Le Septembre musical de Montreux-Vevey a-t-il déniché la perle rare? Tobias Richter, nouveau directeur du festival, fils du célèbre chef d'orchestre et organiste Karl Richter, se montre optimiste. Malgré un budget financier modeste, ce Zurichois, né en 1953, «se réjouit» de redorer le blason d'une manifestation qui a connu bien des turpitudes.

L'ère de Christian Chorier (l'ex-Montreux Voice & Music Festival) est révolue. Depuis trois ans, une équipe constituée autour de François Margot et du chef bâlois Karl Anton Rickenbacher, s'est démenée pour cimenter le festival sur d'autres bases. Baptisé Septembre musical, doté d'une nouvelle structure juridique, le festival a évacué la musique vocale et les instruments d'époque pour revenir à sa vocation première: le répertoire symphonique et la musique de chambre. Les affiches, bâties avec les moyens du bord, ont assuré sa pérennité. Mais pas son plein succès.

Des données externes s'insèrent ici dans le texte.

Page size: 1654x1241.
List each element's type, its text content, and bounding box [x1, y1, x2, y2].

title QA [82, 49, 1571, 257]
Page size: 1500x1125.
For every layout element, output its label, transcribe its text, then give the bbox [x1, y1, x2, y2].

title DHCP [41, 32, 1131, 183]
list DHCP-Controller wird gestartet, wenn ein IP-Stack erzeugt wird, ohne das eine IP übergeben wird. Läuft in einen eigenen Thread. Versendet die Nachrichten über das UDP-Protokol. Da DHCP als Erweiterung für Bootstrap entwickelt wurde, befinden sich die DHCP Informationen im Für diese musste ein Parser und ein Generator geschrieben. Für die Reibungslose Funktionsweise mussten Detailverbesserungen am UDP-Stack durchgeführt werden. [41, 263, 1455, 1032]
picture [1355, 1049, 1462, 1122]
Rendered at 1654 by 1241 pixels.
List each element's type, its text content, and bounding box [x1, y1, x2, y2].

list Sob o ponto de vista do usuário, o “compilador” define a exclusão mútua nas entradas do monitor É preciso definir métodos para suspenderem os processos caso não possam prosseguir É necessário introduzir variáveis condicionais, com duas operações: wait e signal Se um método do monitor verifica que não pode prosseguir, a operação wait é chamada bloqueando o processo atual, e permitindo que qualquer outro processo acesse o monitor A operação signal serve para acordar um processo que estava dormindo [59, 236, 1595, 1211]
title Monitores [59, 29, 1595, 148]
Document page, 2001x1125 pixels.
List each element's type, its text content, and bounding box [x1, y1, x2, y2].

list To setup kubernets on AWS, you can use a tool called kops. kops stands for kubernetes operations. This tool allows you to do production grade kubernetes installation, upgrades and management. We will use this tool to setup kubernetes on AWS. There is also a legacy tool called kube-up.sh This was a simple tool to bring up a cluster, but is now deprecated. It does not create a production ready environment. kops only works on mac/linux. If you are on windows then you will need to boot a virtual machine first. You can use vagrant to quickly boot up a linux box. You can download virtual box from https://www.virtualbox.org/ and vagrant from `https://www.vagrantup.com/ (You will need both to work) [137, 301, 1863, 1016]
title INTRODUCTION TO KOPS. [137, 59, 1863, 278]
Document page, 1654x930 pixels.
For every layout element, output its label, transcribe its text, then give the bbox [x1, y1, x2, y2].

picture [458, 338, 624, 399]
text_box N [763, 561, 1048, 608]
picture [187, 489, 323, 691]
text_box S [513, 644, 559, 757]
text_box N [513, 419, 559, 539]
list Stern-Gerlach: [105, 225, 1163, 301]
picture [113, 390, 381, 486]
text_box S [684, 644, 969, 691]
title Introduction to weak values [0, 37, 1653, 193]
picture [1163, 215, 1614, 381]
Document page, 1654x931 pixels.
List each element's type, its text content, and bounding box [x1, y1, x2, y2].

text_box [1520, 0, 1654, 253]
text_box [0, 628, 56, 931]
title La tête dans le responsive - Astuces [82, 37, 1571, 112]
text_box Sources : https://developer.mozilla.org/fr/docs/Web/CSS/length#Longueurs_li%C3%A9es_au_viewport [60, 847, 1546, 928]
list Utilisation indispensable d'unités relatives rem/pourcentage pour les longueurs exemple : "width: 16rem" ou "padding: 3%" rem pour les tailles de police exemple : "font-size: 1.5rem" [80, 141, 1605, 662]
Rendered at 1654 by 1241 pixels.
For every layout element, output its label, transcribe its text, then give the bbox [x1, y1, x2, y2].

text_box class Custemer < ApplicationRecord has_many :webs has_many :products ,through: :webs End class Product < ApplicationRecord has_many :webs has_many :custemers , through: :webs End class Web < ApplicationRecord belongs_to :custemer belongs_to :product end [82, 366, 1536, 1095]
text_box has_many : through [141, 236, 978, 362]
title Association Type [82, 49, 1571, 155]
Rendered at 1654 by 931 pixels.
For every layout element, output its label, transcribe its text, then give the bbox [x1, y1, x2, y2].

Attachement au bassin lémanique

Pourquoi Tobias Richter? Pourquoi lui, alors que 19 candidats étaient en lice et qu'il s'est présenté en dernière minute? Le métier, tout d'abord. Tobias Richter dirige depuis neuf ans la Deutsche Oper am Rhein à Düsseldorf et Duisbourg. Les affinités, ensuite. «Son attachement au bassin lémanique – il habite sur les hauts de Rolle – et son ouverture internationale sont autant d'atouts complémentaires», explique François Margot, président du Conseil de fondation. La sensibilité artistique, enfin. «Tobias Richter est en contact avec la culture allemande. Nous souhaitions un changement après deux directeurs français.»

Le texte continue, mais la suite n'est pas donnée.